Die Kamera begleitet den Klub beim verzweifelten Versuch der Wiederauferstehung. Chape braucht eine neue Mannschaft, einen neuen Trainerstab, eine neue Vereinsführung. Irgendwie gelingt es, in den zwei Monaten bis zum Beginn der Meisterschaft alles auf den Rasen zu bringen. Die Wunden beginnen zu heilen, allerdings nicht bei jedem und nicht überall gleich schnell. Die Trauer der Fans weicht schnell einer Ungeduld, wie sie im Profifußball alltäglich ist, wenn Erfolge ausbleiben.
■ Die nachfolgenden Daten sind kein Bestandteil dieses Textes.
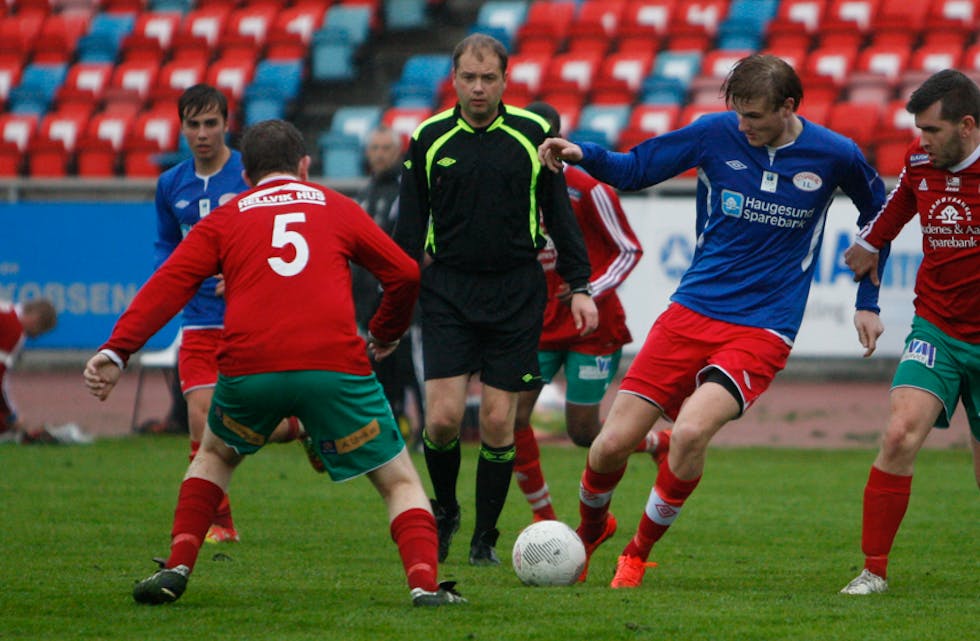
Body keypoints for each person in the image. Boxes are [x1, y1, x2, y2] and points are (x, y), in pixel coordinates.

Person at [537, 53, 888, 588]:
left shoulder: (835, 154)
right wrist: (583, 152)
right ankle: (589, 532)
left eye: (754, 117)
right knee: (608, 445)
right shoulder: (714, 132)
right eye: (739, 116)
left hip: (764, 324)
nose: (742, 127)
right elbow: (636, 168)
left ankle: (637, 553)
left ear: (789, 106)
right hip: (692, 309)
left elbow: (879, 214)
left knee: (691, 433)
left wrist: (868, 299)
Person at [83, 119, 466, 608]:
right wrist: (386, 332)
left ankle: (177, 566)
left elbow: (170, 282)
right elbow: (405, 272)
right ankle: (424, 586)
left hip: (251, 368)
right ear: (305, 166)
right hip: (334, 367)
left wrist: (117, 350)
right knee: (399, 481)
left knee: (215, 456)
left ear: (245, 176)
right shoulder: (335, 205)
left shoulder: (225, 217)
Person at [394, 33, 599, 566]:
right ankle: (444, 512)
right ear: (455, 80)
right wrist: (394, 299)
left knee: (497, 422)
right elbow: (408, 229)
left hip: (516, 290)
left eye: (489, 78)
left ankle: (484, 536)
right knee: (439, 421)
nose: (479, 88)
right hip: (448, 291)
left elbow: (560, 216)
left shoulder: (535, 134)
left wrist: (579, 286)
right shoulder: (428, 137)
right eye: (469, 78)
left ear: (506, 80)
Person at [839, 69, 980, 595]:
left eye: (932, 130)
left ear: (966, 126)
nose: (922, 141)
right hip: (938, 326)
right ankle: (873, 570)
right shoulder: (920, 163)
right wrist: (868, 267)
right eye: (918, 129)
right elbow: (888, 220)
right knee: (899, 434)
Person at [154, 84, 299, 543]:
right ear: (182, 128)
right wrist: (174, 279)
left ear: (226, 124)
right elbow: (167, 247)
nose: (202, 134)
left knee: (251, 423)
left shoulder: (248, 174)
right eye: (193, 125)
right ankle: (220, 522)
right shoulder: (170, 184)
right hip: (199, 320)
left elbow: (283, 230)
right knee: (202, 416)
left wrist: (242, 274)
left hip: (252, 317)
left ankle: (297, 425)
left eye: (211, 123)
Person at [512, 101, 657, 523]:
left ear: (559, 140)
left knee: (581, 432)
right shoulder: (514, 186)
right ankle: (545, 520)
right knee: (513, 419)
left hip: (591, 325)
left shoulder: (589, 188)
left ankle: (654, 444)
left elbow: (629, 249)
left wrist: (586, 289)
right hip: (537, 325)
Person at [353, 125, 425, 446]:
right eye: (375, 148)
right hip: (367, 298)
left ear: (398, 151)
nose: (380, 154)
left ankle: (428, 433)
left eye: (385, 148)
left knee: (414, 371)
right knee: (383, 374)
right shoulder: (365, 193)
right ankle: (391, 434)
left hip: (404, 300)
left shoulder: (405, 189)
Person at [0, 298, 73, 444]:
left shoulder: (7, 309)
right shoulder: (14, 328)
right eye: (40, 331)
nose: (35, 337)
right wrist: (10, 417)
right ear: (36, 319)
Die ersten Niederlagen stecken sie noch ungerührt weg, aber dann wird der Trainer ausgepfiffen und bald auch die Mannschaft. Die neuen Spieler sind die Bemitleidung leid, sie wollen einen Neuanfang ohne Trauerflor. Die Vereinsführung erkennt, wie schön sich das Schicksal vermarkten lässt. Ein Funktionär merkt stolz an, „dass wir bei den sozialen Medien der sechstbeliebteste Klub in ganz Brasilien sind“. Für Chapes Twitterkanal wird ein neuer Hashtag entworfen: #prasemprechape, für immer Chape.
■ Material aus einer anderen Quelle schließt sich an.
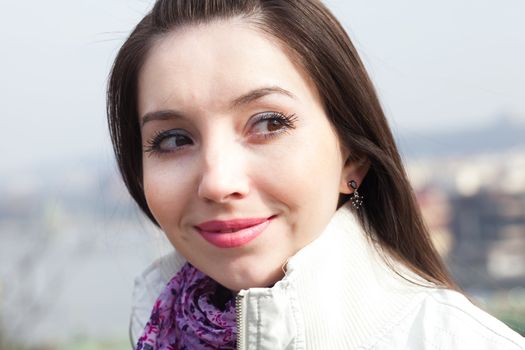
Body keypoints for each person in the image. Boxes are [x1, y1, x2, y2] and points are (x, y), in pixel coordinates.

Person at [106, 0, 525, 349]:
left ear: (351, 159)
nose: (217, 182)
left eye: (268, 124)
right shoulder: (160, 324)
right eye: (175, 140)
Alan Ruschel und die beiden anderen überlebenden Spieler registrieren es sichtbar irritiert, dass sie als Helden für das neue Trikot posieren sollen, ohne dass jemand gefragt hätte. Sie mahnen Gedenken an, eine Würdigung ihrer toten Freunde, „es gibt in der Stadt immer noch kein Denkmal“. Alan Ruschel bricht ein erstes Training nach der körperlichen Genesung ab, weil immer wieder die alten Bilder hochkommen. Ältere Spieler, die den Todesflug nicht angetreten hatten, beschweren sich über die abgekühlte Stimmung im Team. Es kommt zu lauten Streitigkeiten in der Kabine. Die Frauen und Freundinnen der Todesopfer beschweren sich über ausbleibende Hilfe seitens des Vereins. Als es auch nach Monaten keine angemessene finanzielle Entschädigung für den „Arbeitsunfall unserer Männer“ gibt, ziehen sie vor Gericht.

Die Brüder Zimbalist sind Amerikaner genug, als dass sie ihrem Film ein Happy End vorenthalten würden. Die Frauen ziehen ihre Klage zurück und einigen sich außergerichtlich. Stadt und Klub planen gemeinsam ein Monument für die Opfer vom November 2016. Alan Ruschel schafft es zurück ins Team und wird bei einem Benefizspiel in Barcelona geherzt. Die Kamera fängt ihn ein, wie er auf die Knie sinkt, die Arme zum Himmel richtet und ein Gebet spricht.

„Nossa Chape“ eröffnet am Donnerstag um 19.30 Uhr im Babylon am Rosa-Luxemburg-Platz das bis zum kommenden Montag laufende Fußballfilmfestival „11mm“.